Esquissant un léger sourire, Obito vint prendre place à ses côtés. Rin avait été ressuscité vingt ans auparavant à l'âge qu'elle aurait dû avoir si elle n'avait pas perdu la vie, soit au printemps de la trentaine. Le temps était passé et quelques rides avaient marqué son visage, ses yeux noisette conservant toujours leur éclat d'innocence et de candeur. Elle avait gardé les mêmes compétences en tant que ninja médecin et pratiquait son art dans l'hôpital central des Terres Supérieures, sur sa demande. Obito lui avait permis de monter son propre espace de soin et désormais, elle était réputée dans l'ensemble des trois Royaumes comme la plus grande eiseinin sur terre. Des personnes venues de terres lointaines requéraient même son aide pour guérir une maladie, prendre des conseils sur des médicaments ou bien même parfaire ses compétences dans la voie du médical.

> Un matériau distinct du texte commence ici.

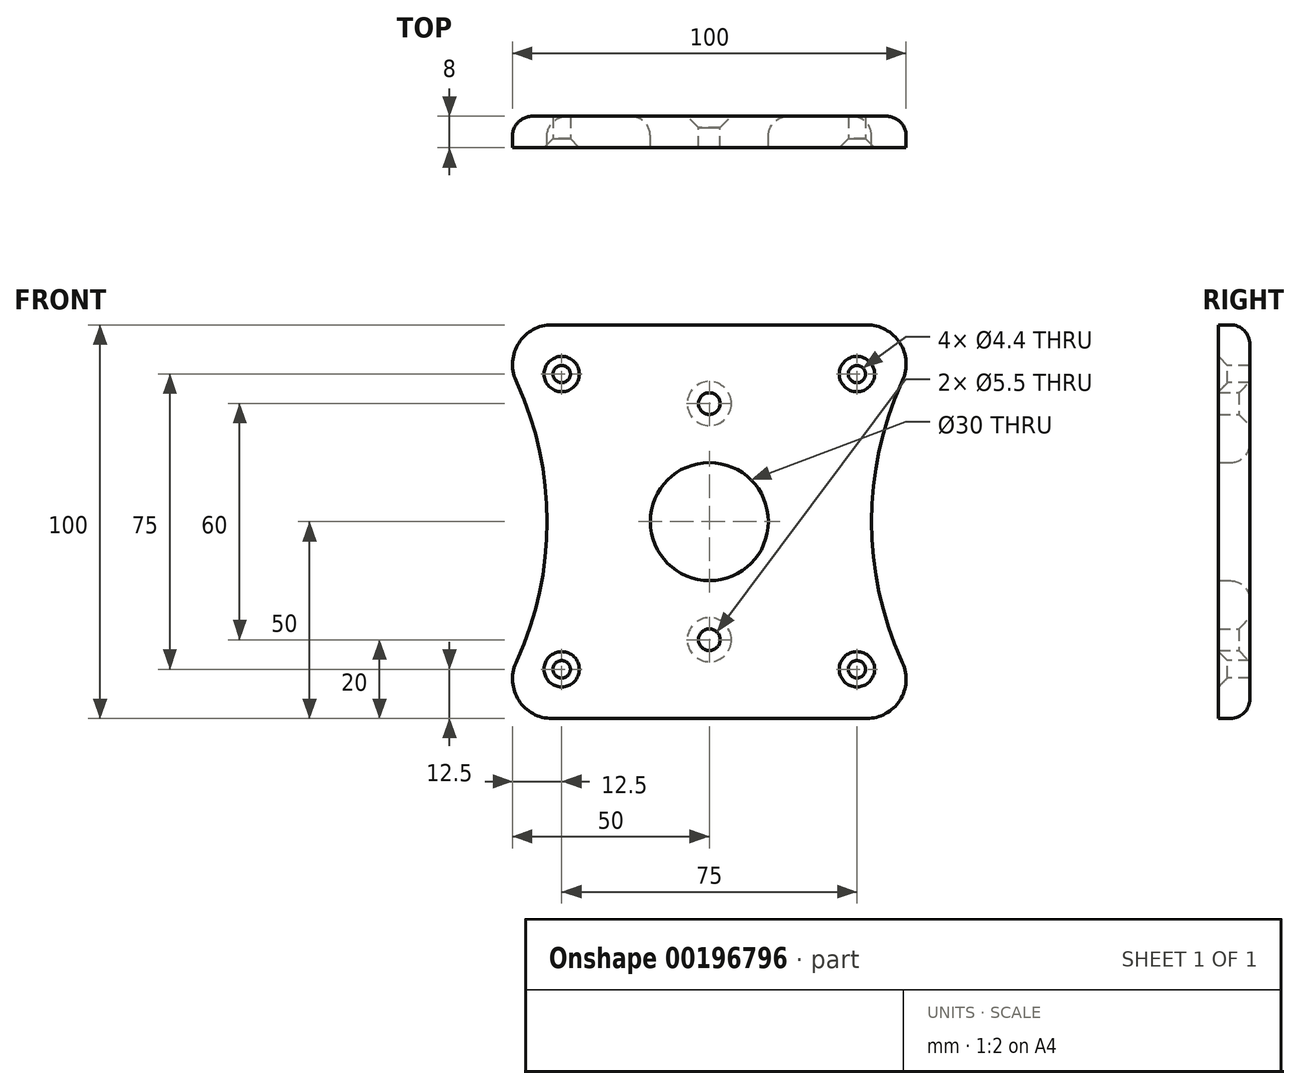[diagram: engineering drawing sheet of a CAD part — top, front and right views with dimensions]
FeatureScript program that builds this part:
annotation { "Feature Type Name" : "Feature", "Feature Type Description" : "" }
export const myFeature = defineFeature(function(context is Context, id is Id, definition is map)
    precondition{}
    {
        {
            var Q0;
            Q0=qCreatedBy(makeId("Front.planeOp"),FACE);
            var sketch = newSketch(context, id + "F0", { "sketchPlane" : qUnion([Q0])});
            skArc(sketch, "E0.filletArc", {"start": v(-40, 50) * mm, "mid": v(-48.4, 45.42) * mm, "end": v(-49.1, 35.88) * mm});
            skArc(sketch, "E1", {"start": v(-48.84, -35.27) * mm, "mid": v(-41.22, 0) * mm, "end": v(-48.84, 35.27) * mm});
            skLineSegment(sketch, "E2", {"start": v(-126.74, 0) * mm, "end": v(0, 0) * mm, "construction": true});
            skPoint(sketch, "E3.center", {"position": v(0, 0) * mm});
            skCircle(sketch, "E4", {"center": v(0, 0) * mm, "radius": 15 * mm});
            skLineSegment(sketch, "E5", {"start": v(-48.84, 35.27) * mm, "end": v(-49.1, 35.88) * mm});
            skLineSegment(sketch, "E6.MirrorCS", {"start": v(-48.84, -35.27) * mm, "end": v(-49.1, -35.88) * mm});
            skArc(sketch, "E7.MirrorCS", {"start": v(-40, -50) * mm, "mid": v(-48.4, -45.42) * mm, "end": v(-49.1, -35.88) * mm});
            skArc(sketch, "E8.1.0", {"start": v(40, -50) * mm, "mid": v(48.4, -45.42) * mm, "end": v(49.1, -35.88) * mm});
            skLineSegment(sketch, "E8.1.1", {"start": v(48.84, -35.27) * mm, "end": v(49.1, -35.88) * mm});
            skArc(sketch, "E8.1.2", {"start": v(48.84, 35.27) * mm, "mid": v(41.22, 0) * mm, "end": v(48.84, -35.27) * mm});
            skLineSegment(sketch, "E8.1.3", {"start": v(48.84, 35.27) * mm, "end": v(49.1, 35.88) * mm});
            skArc(sketch, "E8.1.4", {"start": v(40, 50) * mm, "mid": v(48.4, 45.42) * mm, "end": v(49.1, 35.88) * mm});
            skLineSegment(sketch, "E9", {"start": v(-40, 50) * mm, "end": v(40, 50) * mm});
            skLineSegment(sketch, "E10", {"start": v(-40, -50) * mm, "end": v(40, -50) * mm});
            skSolve(sketch);
        }
        {
            var Q0;
            Q0=qSketchRegion(id+"F0",true);
            extrude(context, id + "F1", {"entities" : qUnion([Q0]), "depth" : 8 * mm});
        }
        {
            var Q0;
            Q0=makeQuery(id+"F1.opExtrude","CAP_FACE",FACE,{"disambiguationData":[OSD([sQuery(id+"F0.wireOp",EDGE,"80d8c59e-0251-4716-a2c8-4363b32e0156.bottom"),sQuery(id+"F0.wireOp",EDGE,"80d8c59e-0251-4716-a2c8-4363b32e0156.top"),sQuery(id+"F0.wireOp",EDGE,"80d8c59e-0251-4716-a2c8-4363b32e0156.left"),sQuery(id+"F0.wireOp",EDGE,"80d8c59e-0251-4716-a2c8-4363b32e0156.right"),sQuery(id+"F0.wireOp",EDGE,"E0.filletArc"),sQuery(id+"F0.wireOp",EDGE,"d2e91a69-8f18-4414-8b59-9c0fbf4dc26e.filletArc"),sQuery(id+"F0.wireOp",EDGE,"d28fec5a-6cee-4a2d-8b0c-cb9c8f74a6da.filletArc"),sQuery(id+"F0.wireOp",EDGE,"2173d963-f5cd-4cbe-9097-862afaaeb454.filletArc")])],"isStart":false});
            var sketch = newSketch(context, id + "F2", { "sketchPlane" : qUnion([Q0])});
            skPoint(sketch, "E11", {"position": v(-37.5, 37.5) * mm});
            skPoint(sketch, "E12", {"position": v(-37.5, -37.5) * mm});
            skPoint(sketch, "E13", {"position": v(37.5, 37.5) * mm});
            skPoint(sketch, "E14", {"position": v(37.5, -37.5) * mm});
            skSolve(sketch);
        }
        {
            var Q0;
            Q0=sQuery(id+"F2.wireOp",VERTEX,"0452b4d8-1937-40ba-a99a-d7e28835a7c5");
            var Q1;
            Q1=sQuery(id+"F2.wireOp",VERTEX,"1c9d2db2-a8f9-4dac-88bc-95ce254ce440");
            var Q2;
            Q2=sQuery(id+"F2.wireOp",VERTEX,"33c01a18-1348-4d26-ac3b-41b8eca9d244");
            var Q3;
            Q3=sQuery(id+"F2.wireOp",VERTEX,"0f962127-864a-4965-81ac-c4c549ad2cfd");
            var Q4;
            Q4=sQuery(id+"F2.wireOp",VERTEX,"E11");
            var Q5;
            Q5=sQuery(id+"F2.wireOp",VERTEX,"E13");
            var Q6;
            Q6=sQuery(id+"F2.wireOp",VERTEX,"E14");
            var Q7;
            Q7=sQuery(id+"F2.wireOp",VERTEX,"E12");
            var Q8;
            Q8=makeQuery(id+"F1.opExtrude","SWEPT_BODY",BODY,{"disambiguationData":[OSD([sQuery(id+"F0.wireOp",EDGE,"80d8c59e-0251-4716-a2c8-4363b32e0156.bottom"),sQuery(id+"F0.wireOp",EDGE,"80d8c59e-0251-4716-a2c8-4363b32e0156.top"),sQuery(id+"F0.wireOp",EDGE,"80d8c59e-0251-4716-a2c8-4363b32e0156.left"),sQuery(id+"F0.wireOp",EDGE,"80d8c59e-0251-4716-a2c8-4363b32e0156.right"),sQuery(id+"F0.wireOp",EDGE,"E0.filletArc"),sQuery(id+"F0.wireOp",EDGE,"d2e91a69-8f18-4414-8b59-9c0fbf4dc26e.filletArc"),sQuery(id+"F0.wireOp",EDGE,"d28fec5a-6cee-4a2d-8b0c-cb9c8f74a6da.filletArc"),sQuery(id+"F0.wireOp",EDGE,"2173d963-f5cd-4cbe-9097-862afaaeb454.filletArc")])]});
            hole(context, id + "F3", {"style" : HoleStyle.C_SINK, "endStyle" : HoleEndStyle.THROUGH, "standardTappedOrClearance" : lookupTablePath({ "standard" : "ISO", "fit" : "Normal", "size" : "M4", "type" : "Clearance" }), "standardBlindInLast" : lookupTablePath({ "fit" : "Standard", "standard" : "ISO", "size" : "M4", "type" : "Clearance" }), "holeDiameter" : 4.4 * mm, "cSinkDiameter" : 8.96 * mm, "cSinkAngle" : 90 * degree, "locations" : qUnion([Q0, Q1, Q2, Q3, Q4, Q5, Q6, Q7]), "scope" : qUnion([Q8]), "isTappedThrough" : true});
        }
        {
            var Q0;
            Q0=makeQuery(id+"F1.opExtrude","CAP_FACE",FACE,{"disambiguationData":[OSD([sQuery(id+"F0.wireOp",EDGE,"80d8c59e-0251-4716-a2c8-4363b32e0156.bottom"),sQuery(id+"F0.wireOp",EDGE,"80d8c59e-0251-4716-a2c8-4363b32e0156.top"),sQuery(id+"F0.wireOp",EDGE,"80d8c59e-0251-4716-a2c8-4363b32e0156.left"),sQuery(id+"F0.wireOp",EDGE,"80d8c59e-0251-4716-a2c8-4363b32e0156.right"),sQuery(id+"F0.wireOp",EDGE,"E0.filletArc"),sQuery(id+"F0.wireOp",EDGE,"d2e91a69-8f18-4414-8b59-9c0fbf4dc26e.filletArc"),sQuery(id+"F0.wireOp",EDGE,"d28fec5a-6cee-4a2d-8b0c-cb9c8f74a6da.filletArc"),sQuery(id+"F0.wireOp",EDGE,"2173d963-f5cd-4cbe-9097-862afaaeb454.filletArc")])],"isStart":true});
            var sketch = newSketch(context, id + "F4", { "sketchPlane" : qUnion([Q0])});
            skPoint(sketch, "E15", {"position": v(0, 30) * mm});
            skPoint(sketch, "E16", {"position": v(0, -30) * mm});
            skSolve(sketch);
        }
        {
            var Q0;
            Q0=sQuery(id+"F4.wireOp",VERTEX,"E16");
            var Q1;
            Q1=sQuery(id+"F4.wireOp",VERTEX,"E15");
            var Q2;
            Q2=makeQuery(id+"F1.opExtrude","SWEPT_BODY",BODY,{"disambiguationData":[OSD([sQuery(id+"F0.wireOp",EDGE,"80d8c59e-0251-4716-a2c8-4363b32e0156.bottom"),sQuery(id+"F0.wireOp",EDGE,"80d8c59e-0251-4716-a2c8-4363b32e0156.top"),sQuery(id+"F0.wireOp",EDGE,"80d8c59e-0251-4716-a2c8-4363b32e0156.left"),sQuery(id+"F0.wireOp",EDGE,"80d8c59e-0251-4716-a2c8-4363b32e0156.right"),sQuery(id+"F0.wireOp",EDGE,"E0.filletArc"),sQuery(id+"F0.wireOp",EDGE,"d2e91a69-8f18-4414-8b59-9c0fbf4dc26e.filletArc"),sQuery(id+"F0.wireOp",EDGE,"d28fec5a-6cee-4a2d-8b0c-cb9c8f74a6da.filletArc"),sQuery(id+"F0.wireOp",EDGE,"2173d963-f5cd-4cbe-9097-862afaaeb454.filletArc")])]});
            hole(context, id + "F5", {"style" : HoleStyle.C_SINK, "endStyle" : HoleEndStyle.THROUGH, "standardTappedOrClearance" : lookupTablePath({ "standard" : "ISO", "fit" : "Normal", "size" : "M5", "type" : "Clearance" }), "standardBlindInLast" : lookupTablePath({ "fit" : "Standard", "standard" : "ISO", "size" : "M5", "type" : "Clearance" }), "holeDiameter" : 5.5 * mm, "cSinkDiameter" : 11.2 * mm, "cSinkAngle" : 90 * degree, "locations" : qUnion([Q0, Q1]), "scope" : qUnion([Q2]), "isTappedThrough" : true});
        }
        {
            var Q0;
            Q0=makeQuery(id+"F1.opExtrude","CAP_EDGE",EDGE,{"disambiguationData":[OSD([sQuery(id+"F0.wireOp",EDGE,"E9")])],"isStart":true});
            var Q1;
            Q1=makeQuery(id+"F1.opExtrude","CAP_EDGE",EDGE,{"disambiguationData":[OSD([sQuery(id+"F0.wireOp",EDGE,"E4")])],"isStart":true});
            fillet(context, id + "F6", {"entities" : qUnion([Q0, Q1]), "radius" : 5 * mm, "tangentPropagation" : true, "allowEdgeOverflow" : false});
        }
    });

"Quelque chose est arrivée ?" Interrogea la compagne du Maître des Terres Supérieures. "Rien de grave j'espère".

"Nous avons eu quelques problèmes", répondit évasif le Seigneur de Guerre qui ne désirait pas aborder le sujet avec sa dulcinée.

Obito coula un regard vers l'arrière, à l'endroit où se tenait Kakashi en train de lire les lignes d'un livre douteux… toujours le même. Et bien que le ninja copieur faisait mine de ne rien écouter, le Maître des Terres Supérieures savaient que son ancien coéquipier était tout ouïe à ce qu'il pouvait dire.

L'Uchiwa laissa s'échapper un simple soupir et se retourna vers sa compagne.

"Laisse-nous seuls s'il te plait", envoya-t-il à l'attention de Rin.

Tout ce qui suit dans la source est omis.